Re: Optimization Analysis Tool

Sage Weil <sage@xxxxxxxxxxxx> · Wed, 12 Jul 2017 19:47:20 +0000 (UTC)

Hi Spandan,

I've just started work on a mgr module to do this rebalancing and 
optimization online.  See

	https://github.com/ceph/ceph/pull/16272

I'd love to align our plan of action on this.  My current thinking is that 
we'll have a few different modes of operation as there are now several 
ways to do the balancing:

 - adjusting osd_weight, like the legacy code
 - adjusting the crush choose_args weight.  new in luminous, but can 
generate a backward compatible crush map for legacy clients.
 - using the new pg-upmap mappings, new in luminous.  (currently the only 
thing implemented in the new mgr balancer module.)

[Page-level text extractions]

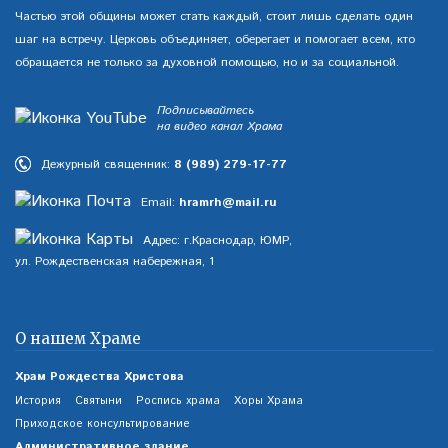
Частью этой общины может стать каждый, стоит лишь сделать один
шаг на встречу. Церковь объединяет, оберегает и помогает всем, кто
обращается не только за духовной помощью, но и за социальной.
Подписывайтесь
на видео канал Храма
Дежурный священник:
8 (989) 279-17-77
Email:
hramrh@mail.ru
Адрес: г.Краснодар, ЮМР,
ул. Рождественская набережная, 1
О нашем Храме
Храм Рождества Христова
История
Святыни
Роспись храма
Хоры Храма
Приходское консультирование
Административное здание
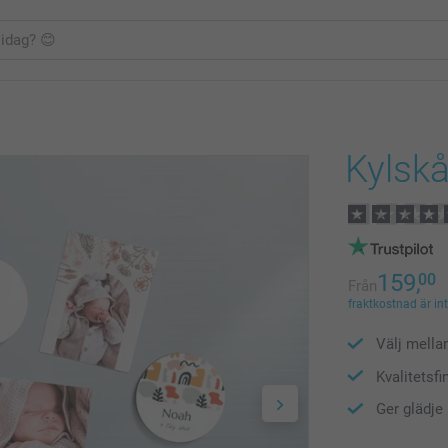
Kylsk
159,
00
Från
fraktkostnad är in
Välj mella
Kvalitetsfi
Ger glädje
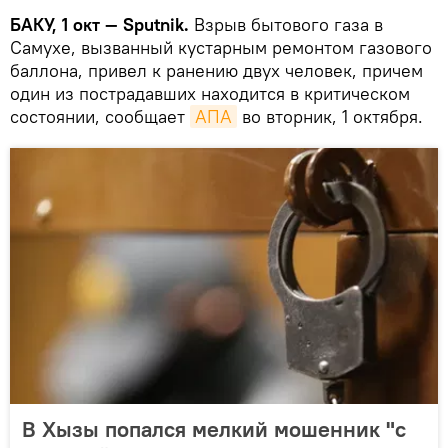
БАКУ, 1 окт — Sputnik.
Взрыв бытового газа в
Самухе, вызванный кустарным ремонтом газового
баллона, привел к ранению двух человек, причем
один из пострадавших находится в критическом
состоянии, сообщает
АПА
во вторник, 1 октября.
В Хызы попался мелкий мошенник "с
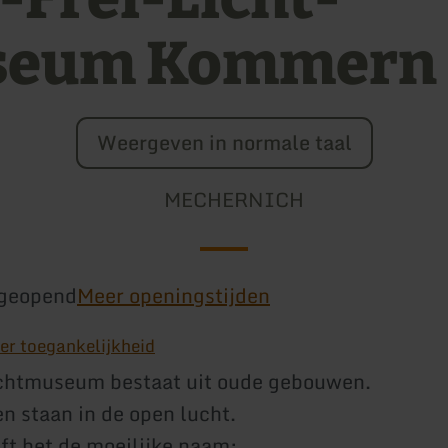
seum Kommern
Weergeven in normale taal
MECHERNICH
geopend
Meer openingstijden
er toegankelijkheid
chtmuseum bestaat uit oude gebouwen.
 staan in de open lucht.
t het de moeilijke naam:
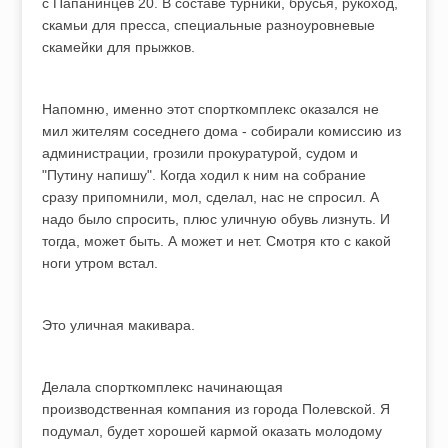
с Папанинцев 20. В составе турники, брусья, рукоход,
скамьи для пресса, специальные разноуровневые
скамейки для прыжков.
Напомню, именно этот спорткомплекс оказался не
мил жителям соседнего дома - собирали комиссию из
администрации, грозили прокуратурой, судом и
"Путину напишу". Когда ходил к ним на собрание
сразу припомнили, мол, сделал, нас не спросил. А
надо было спросить, плюс уличную обувь лизнуть. И
тогда, может быть. А может и нет. Смотря кто с какой
ноги утром встал.
Это уличная макивара.
Делала спорткомплекс начинающая
производственная компания из города Полевской. Я
подумал, будет хорошей кармой оказать молодому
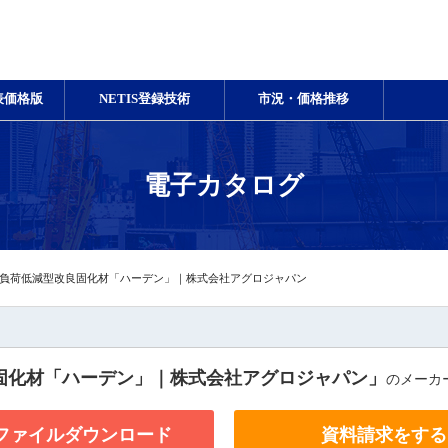
表価格版
NETIS登録技術
市況・価格推移
電子カタログ
負荷低減型改良固化材「ハーデン」｜株式会社アグロジャパン
固化材「ハーデン」｜株式会社アグロジャパン」
のメーカ
Fファイルダウンロード
資料請求をする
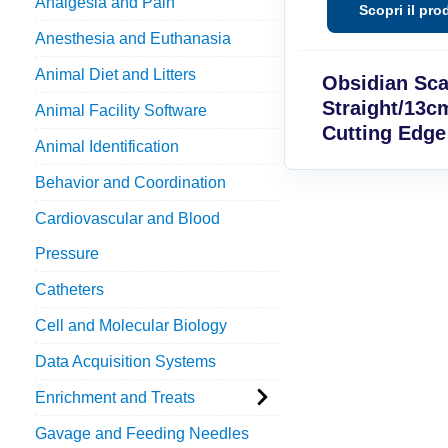
Analgesia and Pain
Anesthesia and Euthanasia
Animal Diet and Litters
Obsidian Sca
Straight/13
Animal Facility Software
Cutting Edge
Animal Identification
Behavior and Coordination
Cardiovascular and Blood
Pressure
Catheters
Cell and Molecular Biology
Data Acquisition Systems
Enrichment and Treats
Gavage and Feeding Needles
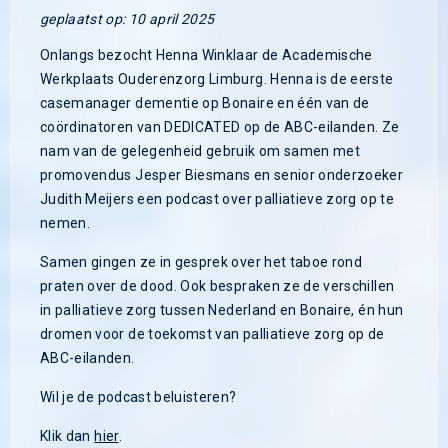
geplaatst op: 10 april 2025
Onlangs bezocht Henna Winklaar de Academische
Werkplaats Ouderenzorg Limburg. Henna is de eerste
casemanager dementie op Bonaire en één van de
coördinatoren van DEDICATED op de ABC-eilanden. Ze
nam van de gelegenheid gebruik om samen met
promovendus Jesper Biesmans en senior onderzoeker
Judith Meijers een podcast over palliatieve zorg op te
nemen.
Samen gingen ze in gesprek over het taboe rond
praten over de dood. Ook bespraken ze de verschillen
in palliatieve zorg tussen Nederland en Bonaire, én hun
dromen voor de toekomst van palliatieve zorg op de
ABC-eilanden.
Wil je de podcast beluisteren?
Klik dan
hier
.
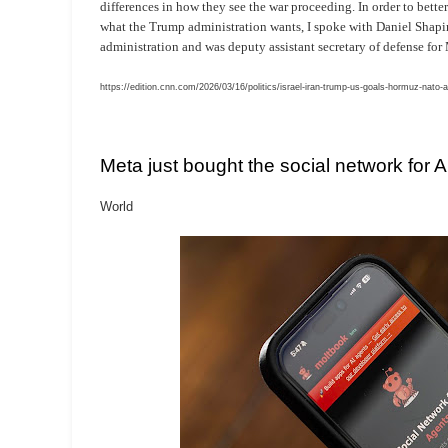
differences in how they see the war proceeding. In order to bet
what the Trump administration wants, I spoke with Daniel Shapi
administration and was deputy assistant secretary of defense fo
https://edition.cnn.com/2026/03/16/politics/israel-iran-trump-us-goals-hormuz-nato-a
Meta just bought the social network for 
World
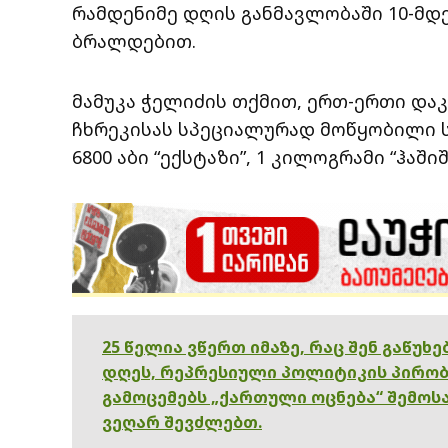
რამდენიმე დღის განმავლობაში 10-მდ
ბრალდებით.
მამუკა ჭელიძის თქმით, ერთ-ერთი და
ჩხრეკისას სპეციალურად მოწყობილი 
6800 აბი “ექსტაზი”, 1 კილოგრამი “ჰაშიშ
25 წელია ვწერთ იმაზე, რაც შენ გაწუხ
დღეს, რეპრესიული პოლიტიკის პირობ
გამოცემებს „ქართული ოცნება“ შემოსა
ვეღარ შევძლებთ.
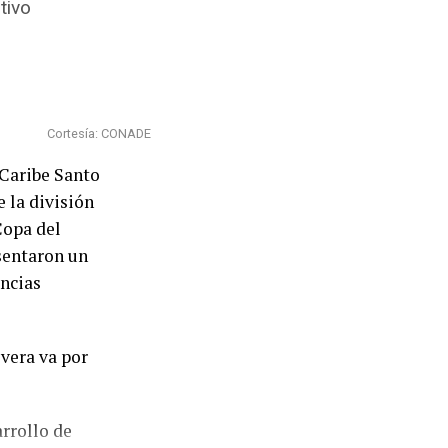
tivo
ra Estudillo y
lo por detrás
15.78. El
que se
Cortesía: CONADE
 Caribe Santo
 con toda la
 la división
radas. Es algo
Copa del
sentaron un
encias
nacional.
emos hecho muy
ebemos seguir
rrollo de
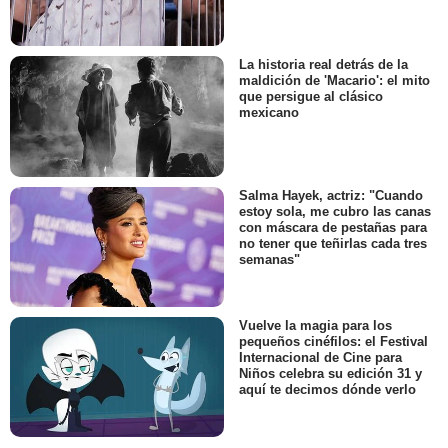
La historia real detrás de la
maldición de 'Macario': el mito
que persigue al clásico
mexicano
Salma Hayek, actriz: "Cuando
estoy sola, me cubro las canas
con máscara de pestañas para
no tener que teñirlas cada tres
semanas"
Vuelve la magia para los
pequeños cinéfilos: el Festival
Internacional de Cine para
Niños celebra su edición 31 y
aquí te decimos dónde verlo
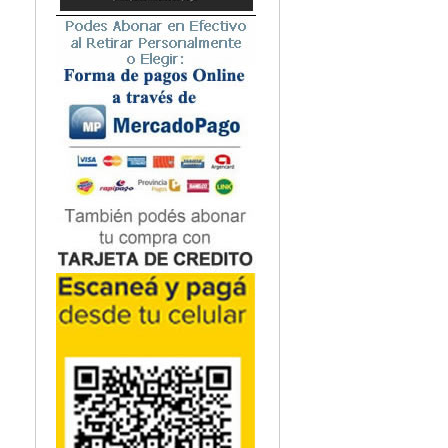
Microbiología
Nefrología
Neonatología / Pediatría
Neumología
Neuroanatomía / Neurociencia
Neurocirugía
Neurología
Nutrición
Odontología
Oftalmología
Oncología / Cuidados Paliativos
Ortopedía / Traumatología
Osteopatía
Otorrinolaringología
Patología
Podología
Psicología
Psiquiatría
Química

STUDY QUESTIONS:
[1] In the Ceph balancing message, which balancing method is currently the only one implemented in the new mgr balancer module?
[2] Continue the Ceph balancing message from the point where it stops.

TASK-BY-TASK ANSWERS:
[1] Using the new pg-upmap mappings.

[2]
There's also some interplay.  For example, as long as we're not using the 
osd_weights approach, I think we should phase out those weight values 
(ramp them all back to 1.0) as, e.g., the crush choose_arg weight set is 
adjusted to compensate.

In the meantime, I'm going to lay some of the groundwork for updating the 
crush weight_set values, exposing them via the various APIs, and allowing 
the mgr module to make changes.

On Wed, 5 Jul 2017, Spandan Kumar Sahu wrote:
> On Tue, Jul 4, 2017 at 5:44 PM, kefu chai <tchaikov@xxxxxxxxx> wrote:
> > On Tue, Jul 4, 2017 at 1:20 AM, Spandan Kumar Sahu
> > <spandankumarsahu@xxxxxxxxx> wrote:
> > > Hi everyone.
> > >
> > > As a part of GSoC, I will be implementing a tool, to analyse the need
> > > of reweighting devices in the crushmap, and assign a score to the
> > > reweight-by-utilisation algorithm. Please correct me where I am wrong,
> > > and any other suggestions are more than welcome.
> > >
> > > The tool shall be a python module, in /src/pybind/mgr and it will use
> > > Ceph's current python mgr module to get "pg_summary".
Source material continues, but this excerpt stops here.